**WORK ITEM:** Could you print exactly the lines of the listing below, starting at the line that has "Digitized haematoxylin and" and ending at the line that has "Reviewer comment on", and only those lines?

**RECORDS SUPPLIED:**

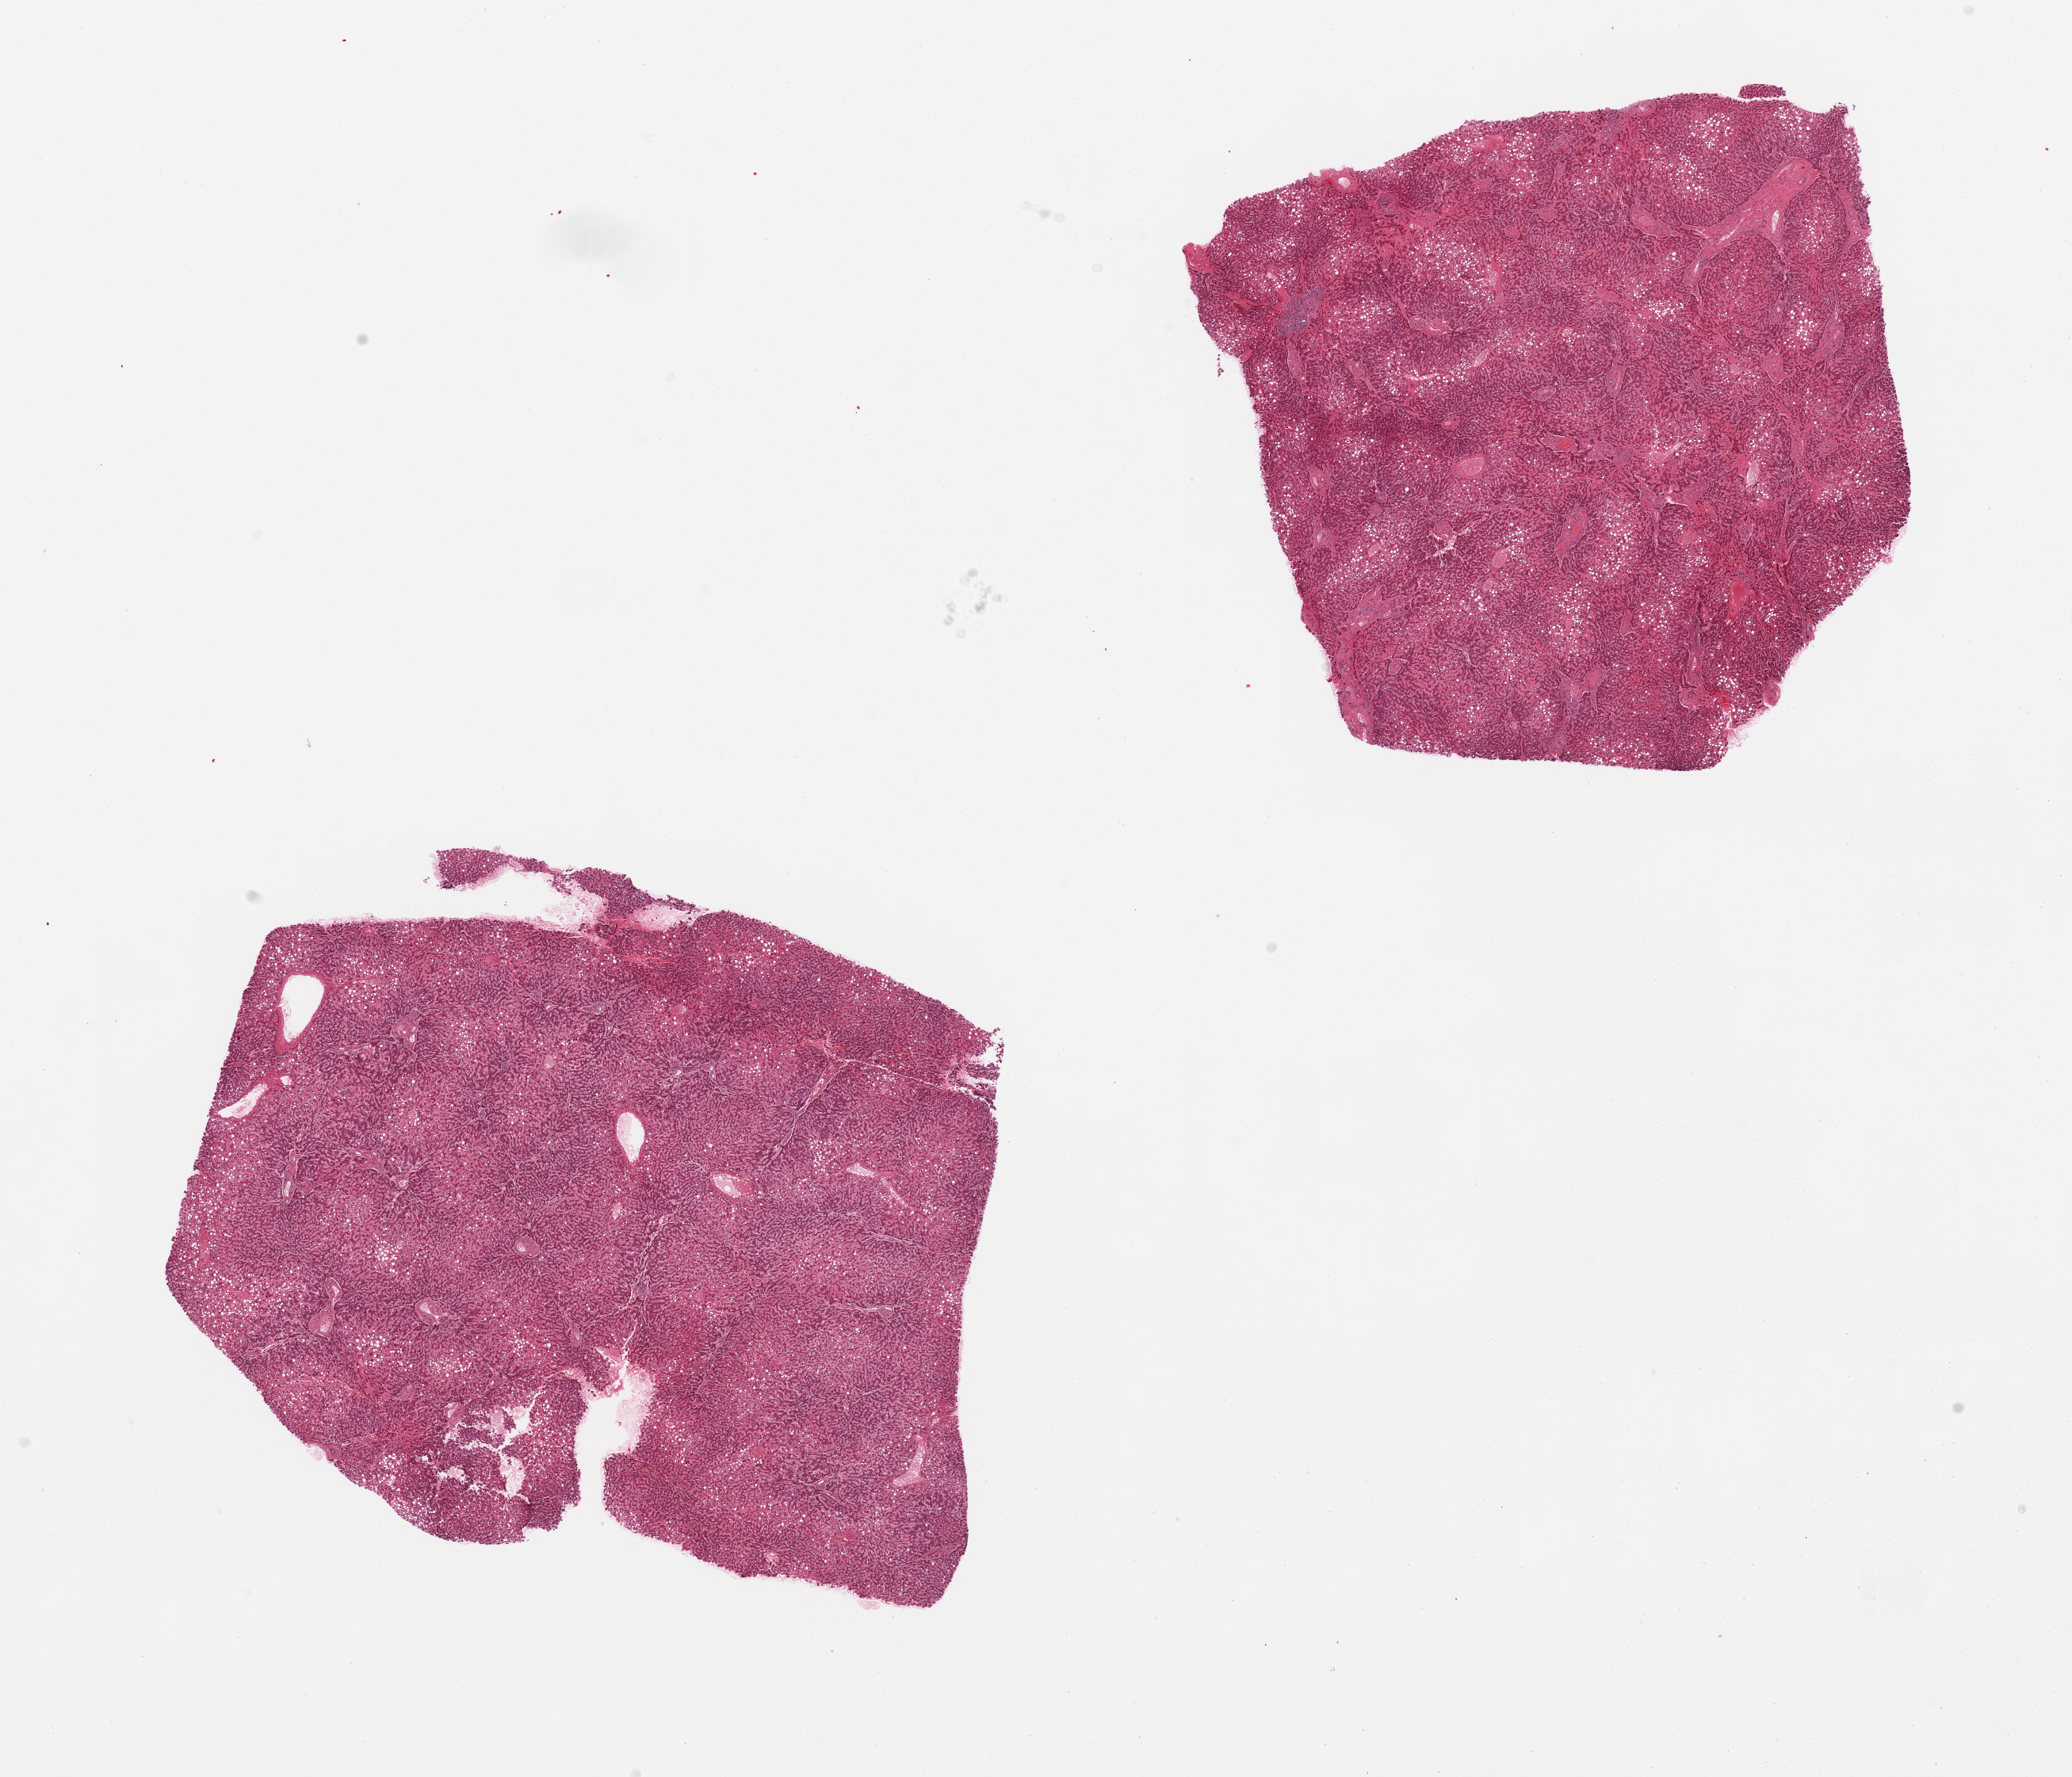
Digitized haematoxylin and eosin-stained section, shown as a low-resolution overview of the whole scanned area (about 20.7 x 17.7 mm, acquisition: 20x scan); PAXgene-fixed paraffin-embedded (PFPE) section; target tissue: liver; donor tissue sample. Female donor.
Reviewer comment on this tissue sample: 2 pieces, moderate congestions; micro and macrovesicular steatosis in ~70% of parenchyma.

* * *

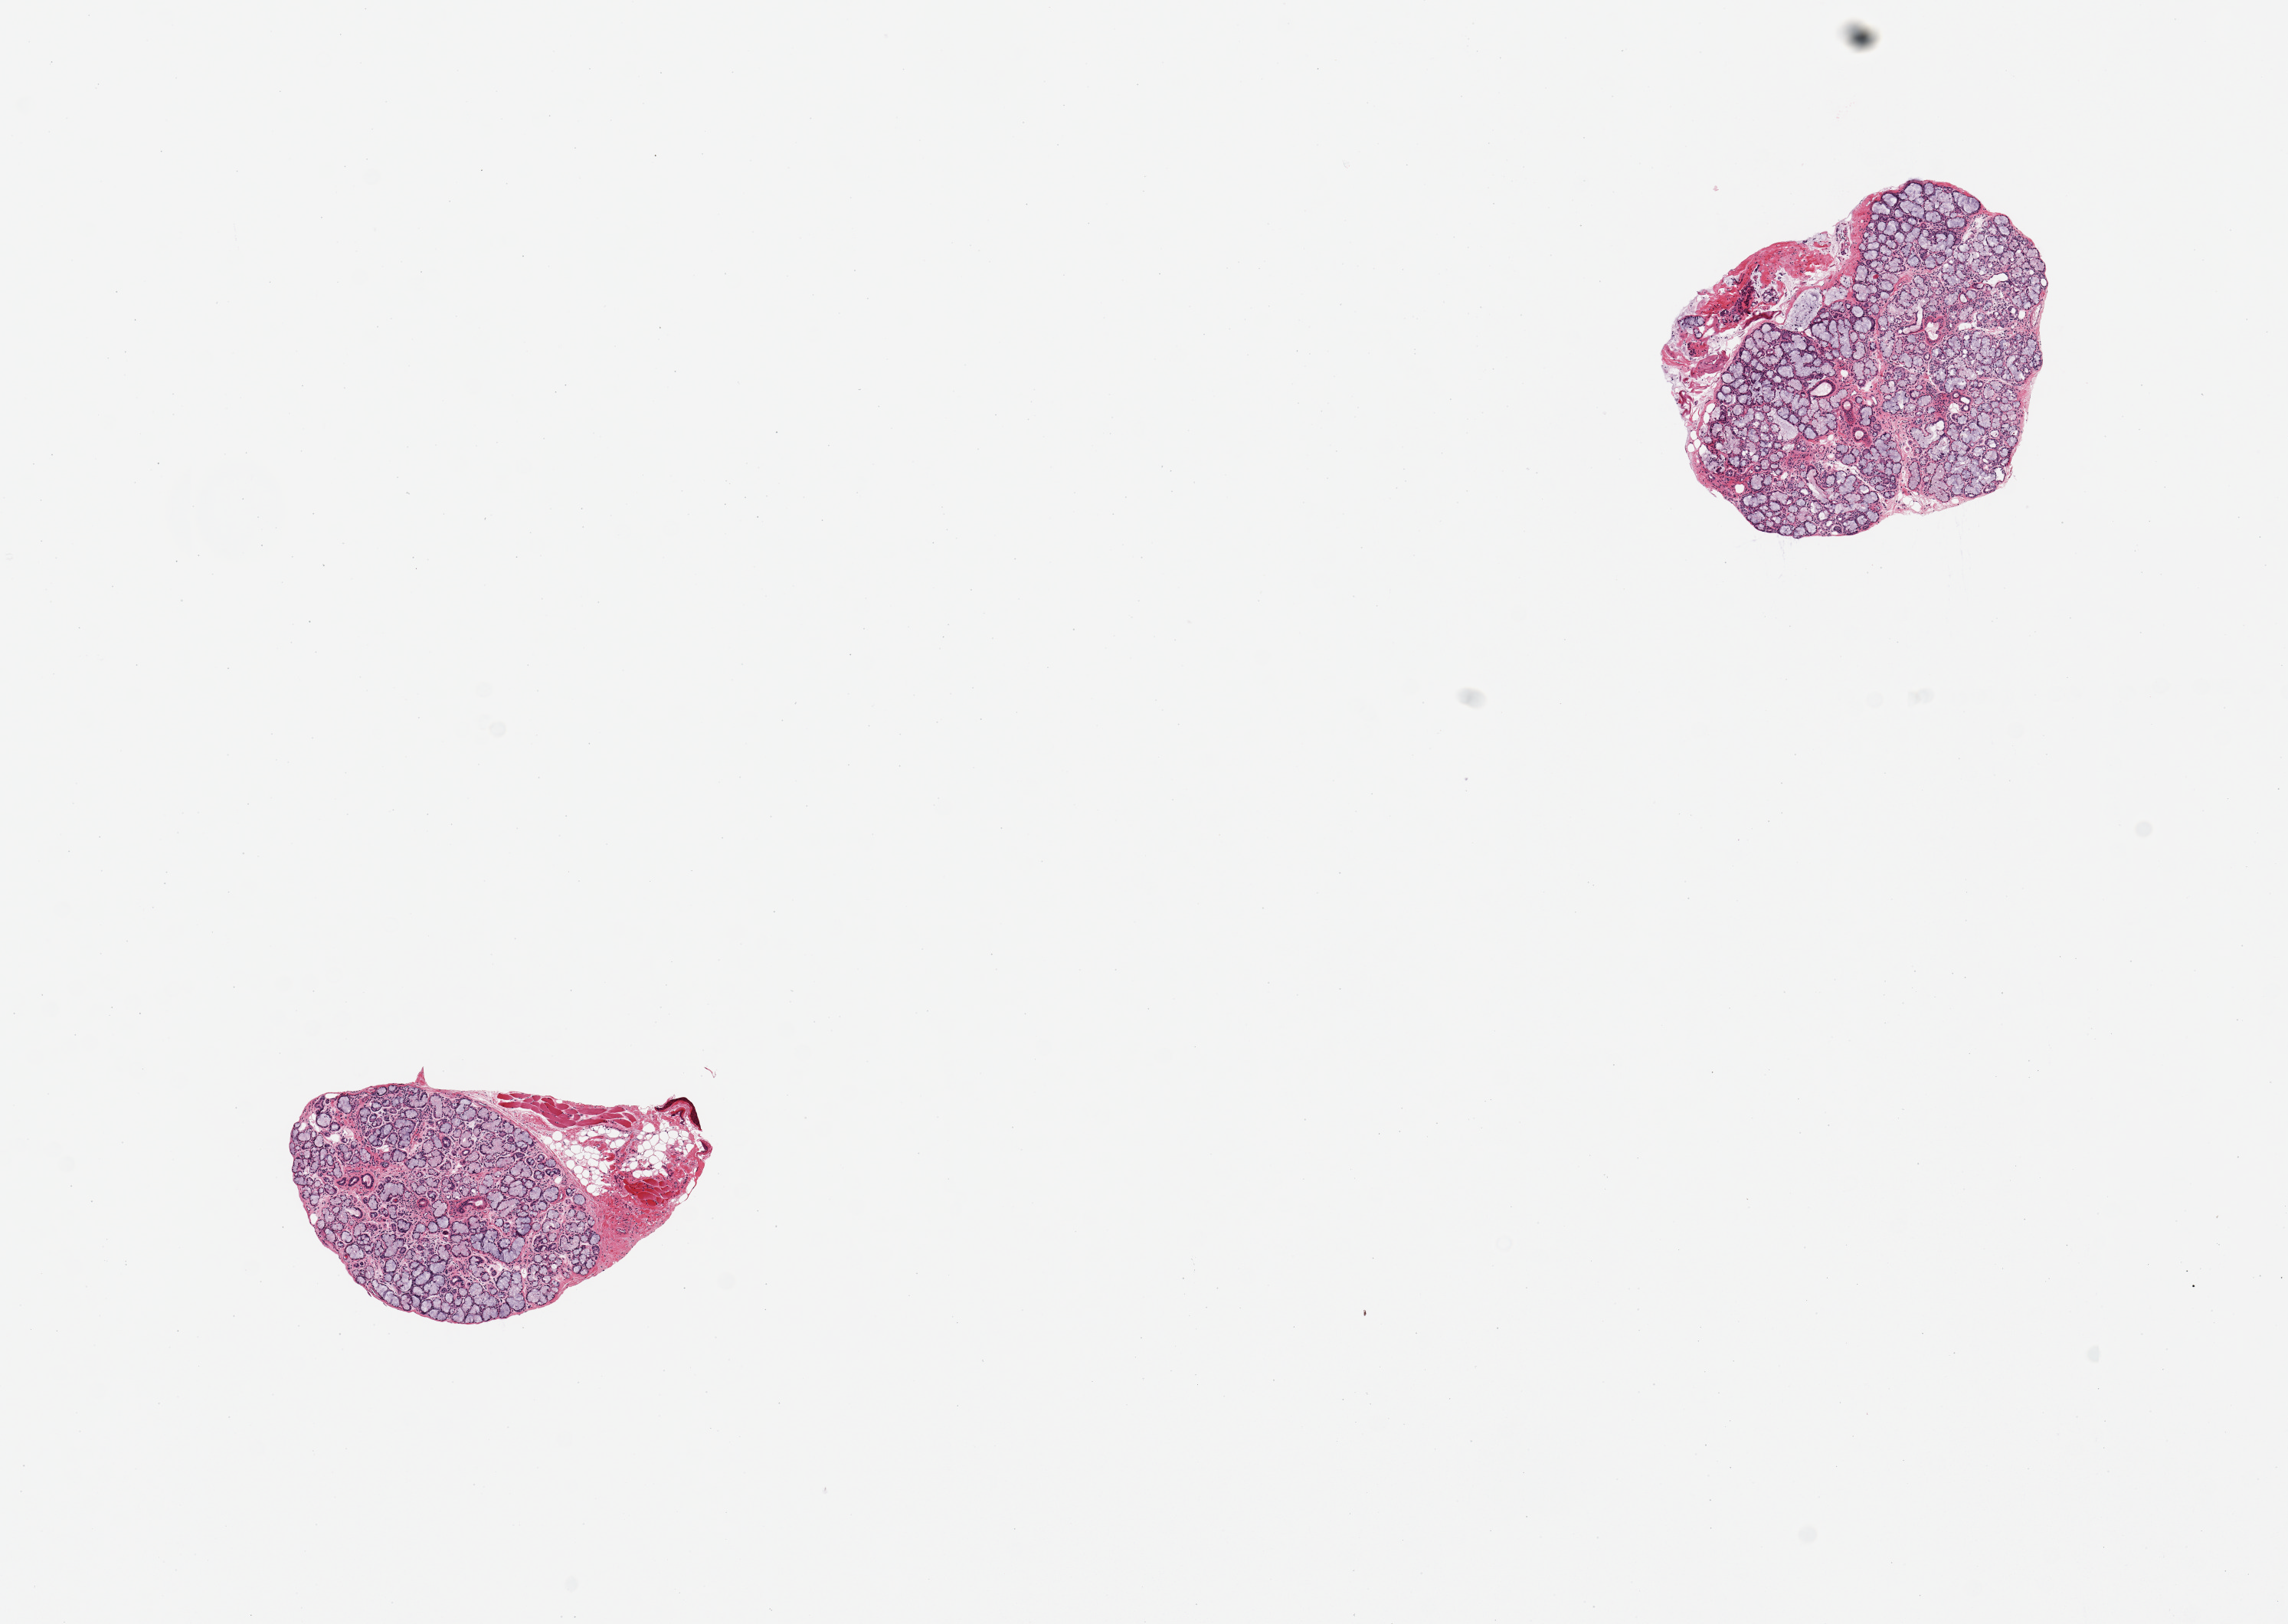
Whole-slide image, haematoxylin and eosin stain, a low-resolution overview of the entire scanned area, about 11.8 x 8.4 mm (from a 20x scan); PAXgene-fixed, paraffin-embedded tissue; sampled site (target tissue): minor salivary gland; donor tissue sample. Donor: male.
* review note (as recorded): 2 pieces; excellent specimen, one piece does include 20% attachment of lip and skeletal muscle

**RESULT OF THIS EXERCISE:**
Digitized haematoxylin and eosin-stained section, shown as a low-resolution overview of the whole scanned area (about 20.7 x 17.7 mm, acquisition: 20x scan); PAXgene-fixed paraffin-embedded (PFPE) section; target tissue: liver; donor tissue sample. Female donor.
Reviewer comment on this tissue sample: 2 pieces, moderate congestions; micro and macrovesicular steatosis in ~70% of parenchyma.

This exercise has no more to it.